Craighill, Margaret (1898–1977)
Craighill, Margaret (1898–1977)
American physician. Born Oct 16, 1898, in Southport, North Carolina; died July 1977 in Southbury, Connecticut; dau. of W.E. Craighill (colonel); University of Wisconsin, BA, 1920, MS, 1921; Johns Hopkins University, MD, 1924.

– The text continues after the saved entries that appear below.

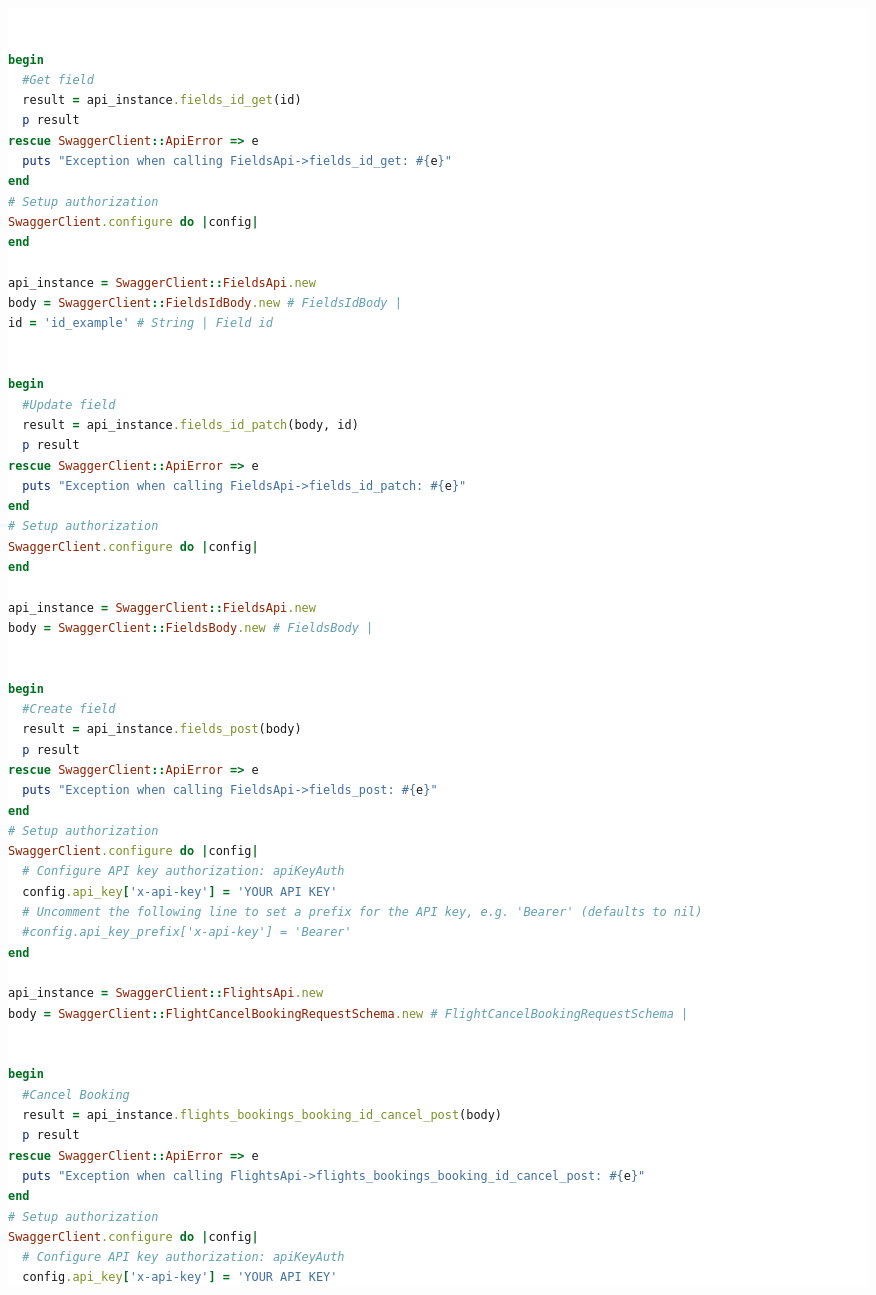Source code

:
 ```ruby


begin
  #Get field
  result = api_instance.fields_id_get(id)
  p result
rescue SwaggerClient::ApiError => e
  puts "Exception when calling FieldsApi->fields_id_get: #{e}"
end
# Setup authorization
SwaggerClient.configure do |config|
end

api_instance = SwaggerClient::FieldsApi.new
body = SwaggerClient::FieldsIdBody.new # FieldsIdBody | 
id = 'id_example' # String | Field id


begin
  #Update field
  result = api_instance.fields_id_patch(body, id)
  p result
rescue SwaggerClient::ApiError => e
  puts "Exception when calling FieldsApi->fields_id_patch: #{e}"
end
# Setup authorization
SwaggerClient.configure do |config|
end

api_instance = SwaggerClient::FieldsApi.new
body = SwaggerClient::FieldsBody.new # FieldsBody | 


begin
  #Create field
  result = api_instance.fields_post(body)
  p result
rescue SwaggerClient::ApiError => e
  puts "Exception when calling FieldsApi->fields_post: #{e}"
end
# Setup authorization
SwaggerClient.configure do |config|
  # Configure API key authorization: apiKeyAuth
  config.api_key['x-api-key'] = 'YOUR API KEY'
  # Uncomment the following line to set a prefix for the API key, e.g. 'Bearer' (defaults to nil)
  #config.api_key_prefix['x-api-key'] = 'Bearer'
end

api_instance = SwaggerClient::FlightsApi.new
body = SwaggerClient::FlightCancelBookingRequestSchema.new # FlightCancelBookingRequestSchema | 


begin
  #Cancel Booking
  result = api_instance.flights_bookings_booking_id_cancel_post(body)
  p result
rescue SwaggerClient::ApiError => e
  puts "Exception when calling FlightsApi->flights_bookings_booking_id_cancel_post: #{e}"
end
# Setup authorization
SwaggerClient.configure do |config|
  # Configure API key authorization: apiKeyAuth
  config.api_key['x-api-key'] = 'YOUR API KEY'
```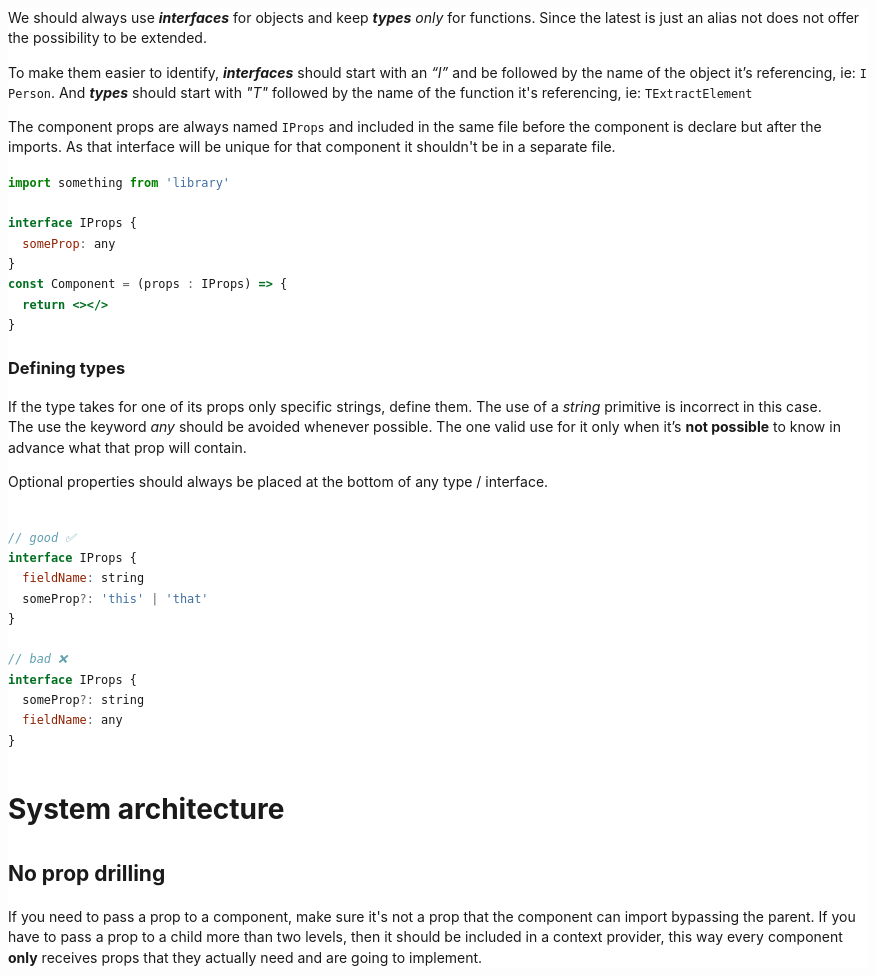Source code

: We should always use ***interfaces*** for objects and keep ***types*** *only* for functions. Since the latest is just an alias not does not offer the possibility to be extended.

To make them easier to identify, ***interfaces*** should start with an *“I”* and be followed by the name of the object it’s referencing, ie: `IPerson`. And ***types*** should start with *"T"* followed by the name of the function it's referencing, ie: `TExtractElement`

The component props are always named `IProps` and included in the same file before the component is declare but after the imports. As that interface will be unique for that component it shouldn't be in a separate file.

```jsx
import something from 'library'

interface IProps {
  someProp: any
}
const Component = (props : IProps) => {
  return <></>
}
```

### Defining types

If the type takes for one of its props only specific strings, define them. The use of a *string* primitive is incorrect in this case.  
The use the keyword *any* should be avoided whenever possible. The one valid use for it only when it’s **not possible** to know in advance what that prop will contain. 

Optional properties should always be placed at the bottom of any type / interface. 

```jsx

// good ✅ 
interface IProps {
  fieldName: string
  someProp?: 'this' | 'that'
}

// bad ❌
interface IProps {
  someProp?: string
  fieldName: any
}
```



# System architecture


## No prop drilling

If you need to pass a prop to a component, make sure it's not a prop that the component can import bypassing the parent. 
If you have to pass a prop to a child more than two levels, then it should be included in a context provider, this way every component **only** receives props that they actually need and are going to implement.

The 1st woman doctor to serve as a US Army Medical Corps commissioned officer, began career as general surgery assistant at Bellevue Hospital (1928–37); appointed dean of Woman's Medical College of Pennsylvania (1940); advocated Sparkman-Johnson Bill (H.R. 1857), which granted female physicians opportunity to serve in US Army Medical Corps after its passage in 1943; joined Women's Army Corps (1943); served as vice chair for Committee on Women Physicians, Procurement and Assignment Service, War Manpower Commission (1941–44); advised on medical issues for 90,000 army women; initiated standard gynecological exams and mental-health screening for women as 1st consultant to Office of the Surgeon General's Women's Health and Welfare Unit (1944); promoted to lieutenant colonel (1945); became chief of service of Menninger Psychiatric Clinic (1949); returned to private practice in Greenwich and New Haven (CT). Awarded Legion of Merit (1945).